In this case, in that part of the body there are not clinical evidences of biological changes or injuries, simply because that part is not there anymore, but the pain is there and quite often is very intense.

Then, how is the neuropathic pain explained? Let us start again with IASP´s definition:

“Pain that originates or is caused by a primary injury or by a central or peripheral nervous system dysfunction”

Merskey, Bogduk 1994. Then, in absence of a primary injury as in the amputee, where the scars are resolved, and in the case of a fibromyalgia, where the injury did not take place, the nature of the pain is precisely found in the dysfunction of the central nervous system.

But, what does this dysfunction consist of?

In this sense, we have to once again put into play another very recent neurophysiological study, dated in 1999, and whose author is the same Ronald Melzach whom we previously met along with P.Wall and at the “Gate Control Theory”.

The name of the work in question can seem a bit strange at the beginning, but it is really very coherent. We are talking about the “body self neuromatrix” theory, that is to say, the nervous matrix of the corporal I. Ultimately, the author identifies the corporal I, as a group of information derived from the corporal receptor surface through the nervous matrix, in other words, all the information that we can gather with our body would represent our “corporal I”, and the acquisition, conduction, modulation, and analyses of this information would take place within a dense neuronal web, precisely defined nervous matrix: the neuromatrix.

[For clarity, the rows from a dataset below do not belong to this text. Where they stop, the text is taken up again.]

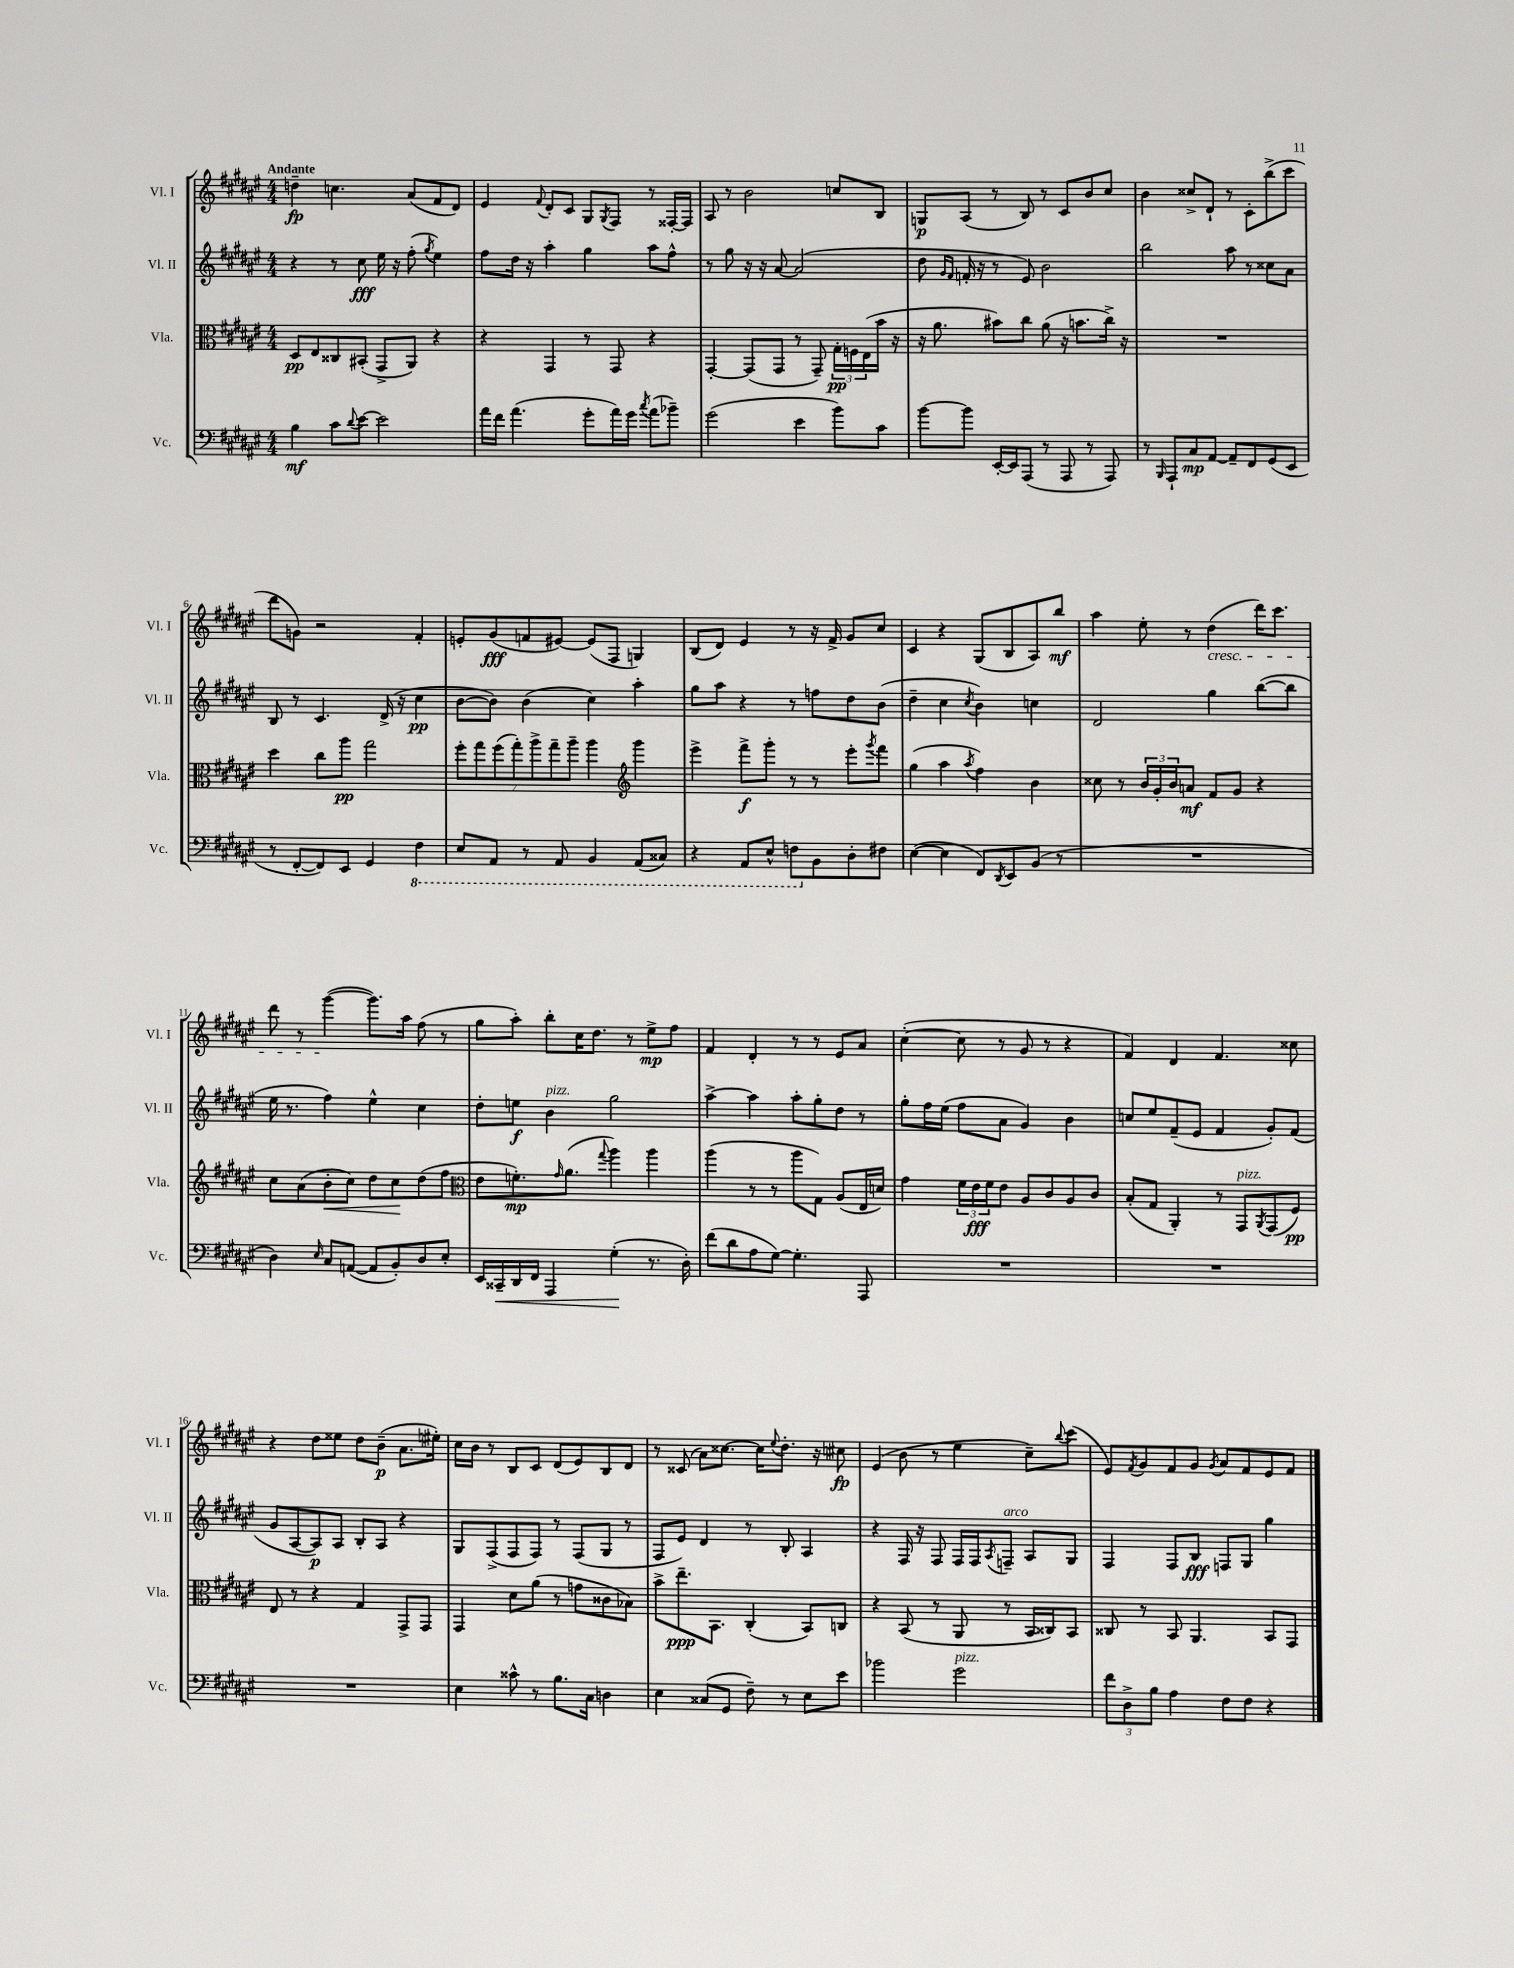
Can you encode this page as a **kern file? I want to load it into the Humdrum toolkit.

**kern	**kern	**kern	**kern
*staff4	*staff3	*staff2	*staff1
*clefF4	*clefC3	*clefG2	*clefG2
*k[f#c#g#d#a#e#]	*k[f#c#g#d#a#e#]	*k[f#c#g#d#a#e#]	*k[f#c#g#d#a#e#]
*M4/4	*M4/4	*M4/4	*M4/4
4B	8D#	4r	4dd~
.	8E#	.	.
8c#	8C##	8r	4.cc
8qqd#	.	.	.
[8e#	(8BB#'	8cc#	.
2e#]	8GG#^	16ee#	.
.	.	16r	.
.	8AA#)	(8ff#'	(8a#
.	.	8qgg#	.
.	4r	4ee#)	8f#
.	.	.	8d#)
=	=	=	=
16a#	4r	8ff#	4e#
16f#	.	.	.
(4.a#	.	16dd#	.
.	.	16r	.
.	.	.	8qqf#
.	4GG#	4aa#'	8d#'
.	.	.	8c#
8g#'	8r	4gg#	8G#
.	.	.	8qG#
16a#)	8GG#	.	8F#
16g#	.	.	.
8qcc#	.	.	.
(8a#	4r	8aa#	8r
8b-~)	.	8ff#^^	[16F##'
.	.	.	16F##]
=	=	=	=
(2g#	[4GG#'	8r	8A#
.	.	8gg#	8r
.	(8GG#]	16r	2b
.	.	16r	.
.	8GG#	[8a#	.
4e#	8r	(2a#]	.
.	8GG#~)	.	.
8b)	24G#'	.	8cc
.	24F	.	.
.	(24E#	.	.
8c#	16b	.	8B
.	16r	.	.
=	=	=	=
[8b	16r	8dd#	8G
.	8.a#	.	.
.	.	16qqg#	.
.	.	16qqf#	.
8b]	.	16f'	(8A#
.	.	16r	.
[16EE#'	8b#)	8r	8r
16EE#]	.	.	.
(8AAA#	8cc#	8e#)	8B)
8r	(8a#	2b	8r
8AAA#	16r	.	8c#
.	8.b	.	.
8r	.	.	8b
8AAA#)	16cc#^)	.	8cc#
.	16r	.	.
=	=	=	=
8r	1r	2bb	4b
16qqBBB	.	.	.
8AAA#`	.	.	.
8C#	.	.	8cc##^
[8AA#	.	.	8d#`
8AA#~]	.	8aa#	8r
8FF#	.	8r	8c#'
(8GG#	.	8cc##	(8bb^
8EE#	.	8a#	8ccc#
=	=	=	=
8r	4dd#	8B	8ddd#
[8FF#'	.	8r	8g)
8FF#])	8cc#	4.c#	2r
8EE#	8aa#	.	.
4GG#	2gg#	.	.
.	.	(16d#^	.
.	.	16r	.
4FF#	.	4cc#	4f#'
=	=	=	=
8EE#	14ff#'	[8b	8e'
.	14gg#	.	.
8AAA#	.	8b])	(8g#
.	(14ff#	.	.
.	14gg#')	.	.
8r	.	(4b	8f
.	14aa#^	.	.
.	14gg#~	.	.
8AAA#	.	.	[8e#)
.	14aa#~	.	.
4BBB	4aa#	4cc#)	(8e#]
.	.	.	8F#
*	*clefG2	*	*
(8AAA#	4ggg#	4aa#'	4G)
8CC##)	.	.	.
=	=	=	=
4r	4eee#^	8gg#	(8B
.	.	8aa#	8d#)
8AAA#	8fff#^	4r	4e#
8EE#^^	8ggg#'	.	.
8FF	8r	8r	8r
8BB	8r	8ff	16r
.	.	.	16f#^
8D#'	8eee#'	8dd#	8g#
.	8qggg#	.	.
8F#	8fff#	(8b	8cc#
=	=	=	=
([4E#	(4gg#	4dd#~	4c#
4E#]	4aa#	4cc#	4r
.	8qaa#	8qcc#	.
8FF#)	4ff#)	4b)	(8G#
8qDD#	.	.	.
8EE#	.	.	8B
(8BB	4b	4cc	8A#)
8r	.	.	8bb
=	=	=	=
1r	8cc##	2d#	4aa#
.	8r	.	.
.	24b	.	8ee#'
.	24g#'	.	.
.	24b	.	.
.	8a	.	8r
.	8f#	4gg#	(4dd#
.	8g#	.	.
.	4r	([8bb	16ddd#)
.	.	.	8.ccc#
.	.	8bb]	.
=	=	=	=
4D#)	8cc#	16ee#	8ddd#
.	.	8.r	.
.	(8a#	.	8r
16qqE#	.	.	.
8C#	8b'	4ff#)	([4ggg#
([8AA	8cc#)	.	.
8AA]	8dd#	4ee#^^	8.ggg#])
8BB')	8cc#	.	.
.	.	.	16aa#
8D#	(8dd#	4cc#	(8ff#
8E#'	8ff#	.	8r
=	=	=	=
*	*clefC3	*	*
16EE#	8e#	8dd#'	8gg#
16CC##~	.	.	.
16DD#	8.f')	8ee	8aa#')
16FF#	.	.	.
4AAA#	.	4b	8bb'
.	16qqg#	.	.
.	(8.a#	.	.
.	.	.	16cc#
.	.	.	8.dd#
.	8qqgg#	.	.
(4G#'	4aa#)	2gg#	.
.	.	.	8r
8.r	4aa#	.	8ee#^
.	.	.	8ff#
16D#')	.	.	.
=	=	=	=
(8f#	(4aa#	[4aa#^	4f#
8d#	.	.	.
8A#	8r	4aa#]	4d#'
[8G#)	8r	.	.
4.G#']	8aa#	8aa#'	8r
.	8G#)	8gg#'	8r
.	(8A#	8dd#	8e#
8AAA#	16E#	8r	8a#
.	16d)	.	.
=	=	=	=
1r	4g#	8gg#'	([4cc#'
.	.	16ff#	.
.	.	(16ee#	.
.	24f#	8ff#	8cc#]
.	24e#	.	.
.	24f#	.	.
.	8e#	8a#	8r
.	8A#	4g#)	8g#
.	8c#	.	8r
.	8A#	4b	4r
.	8c#	.	.
=	=	=	=
1r	(8B'	8cc	4f#)
.	8G#	8ee#	.
.	4AA#')	(8f#~	4d#
.	.	8e#	.
.	8r	4f#	4.f#
.	8GG#	.	.
.	8qAA#	.	.
.	(8GG#	8g#')	.
.	8F#)	(8f#	8cc##
=	=	=	=
1r	8E#	8g#	4r
.	8r	[8A#	.
.	4r	8A#])	8dd#
.	.	8A#	8ee##
.	4G#	8B'	8dd#
.	.	8A#	(8b~
.	8GG#^	4r	8.a#
.	8GG#	.	.
.	.	.	16ee#')
=	=	=	=
4E#	4GG#	8G#	16cc#
.	.	.	16b
.	.	(8F#^	8r
8c##^^	8d#	8F#	8B
8r	(8a#	8F#)	8c#
8.B	8r	8r	(8d#
.	8g	(8F#	8e#)
16C#	.	.	.
4D	8c##	8G#	8B
.	8B-)	8r	8d#
=	=	=	=
4E#	8b^	8F#	8r
.	8.ee#~	8e#)	(8c##
(8C##	.	4d#	8a#)
.	8.BB	.	.
8GG#	.	.	[8.cc##
8F#~)	(4C#'	8r	.
.	.	.	16cc##]
.	.	.	8qqee#
8r	.	8B'	8.dd#'
8E#	8BB)	4A#	.
.	.	.	16r
8e#	8C	.	8cc#
=	=	=	=
2b-	4r	4r	(4e#
.	(8BB	16F#	8b
.	.	16r	.
.	8r	8F#	8r
2g#	8AA#	16F#	4ee#
.	.	16F#	.
.	.	8qA#	.
.	8r	8F~	.
.	16BB	8A#	8cc#~)
.	16C##)	.	.
.	.	.	8qqbb
.	8BB	8G#	(8ccc#
=	=	=	=
12f#	8C##	4F#	8e#)
12D#^	.	.	.
.	.	.	8qf#
.	8r	.	8g#
12B	.	.	.
4A#	8BB	8F#	8f#
.	4.AA#	8B	8g#
.	.	.	8qg#
8F#	.	8F	8a#
8F#	.	8G#	8f#
4r	8BB	4gg#	8e#
.	8GG#	.	8f#
==	==	==	==
*-	*-	*-	*-
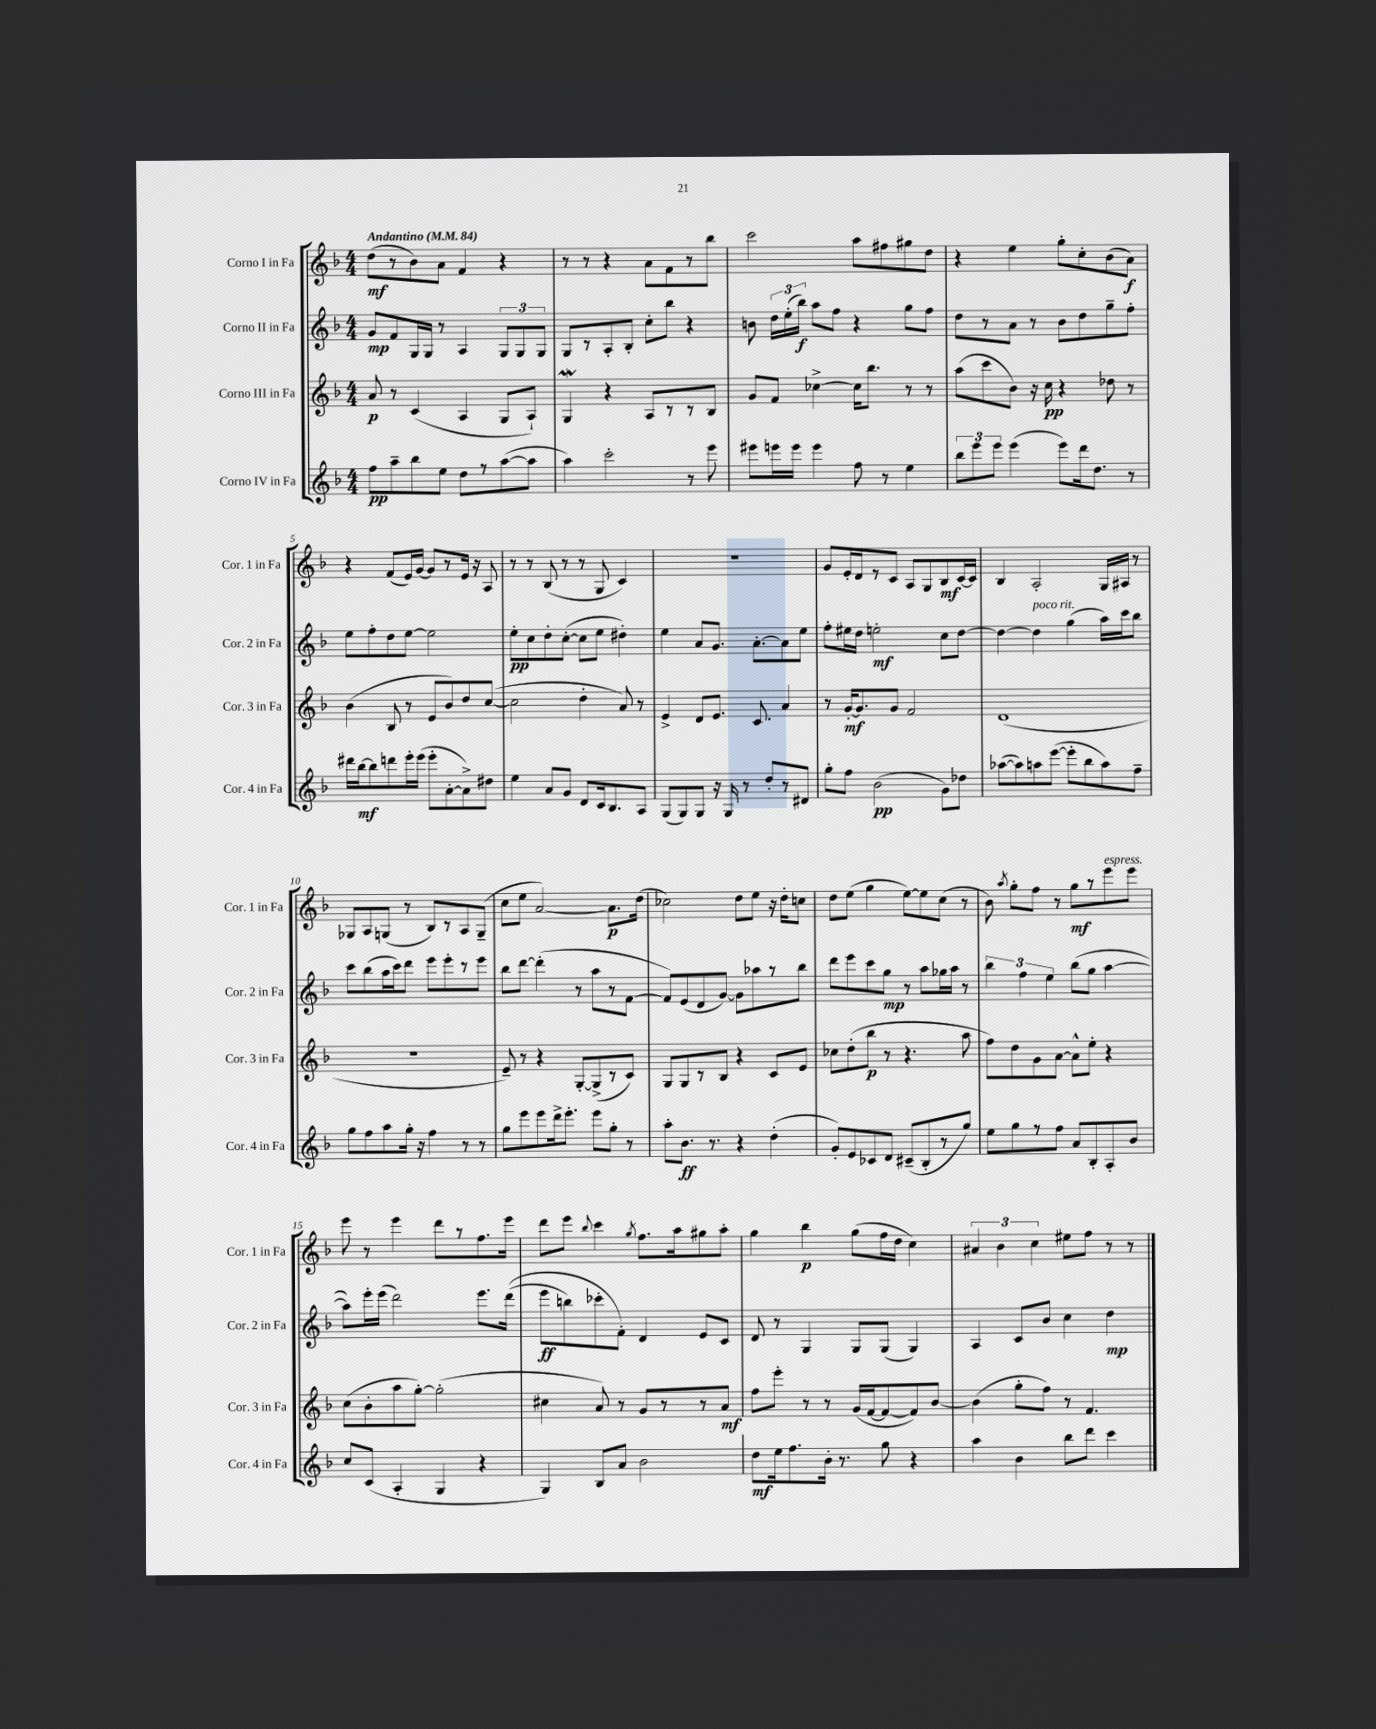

But what is the nature of the neuropathic pain? What happens? what happens after an injury or after a physical or psychological event, which places on discussion or at risk the informative equilibrium of our organism through which the movement and survival is organized, then it  generates  an auto- organizational answer of the organism, to get again a ¨homeostasis¨ situation, that is to say the equilibrium.

In what manner?

Excluding those information channels which do not represent a reliable source of information for the organism any more. At this point, a replacement supplied by the system, of all information with painful signals, will intervene, the so called ¨neuro signatures¨ that have the task of taking the attention of the organism to the zone or informative scope of the body through which the construction of the perception process one way or another has been altered.

But, what is not going well?

At this point a very common process begins; our organism wants to warn us, of any abnormality in the body and guide our attention to it, but we only take the immediate attention to the exit signals, in other words, the pain, and continues to ignore our body.

Our system then assumes the position of having to ¨holler stronger¨ so it increases the perception signal of the pain, but we at that moment will do the same exact thing as before, submerging deeper into the pain thus getting into a dramatic maelstrom that nobody can remedy with external interventions.

In this scope the  neurocognitive rehabilitation ,assumes a fundamental role, it is not an external intervention, but rather the possibility of building a therapeutical system where the patient places himself in order to rebuild, in an appropriate manner, the informative coherence altered during the pathological process.

The tool that the neurocognitive rehabilitator has at his disposition in order to face the challenges of the neuropathic pain is the Cognoscitive Therapeutic Exercise, also known as the Perfetti Method.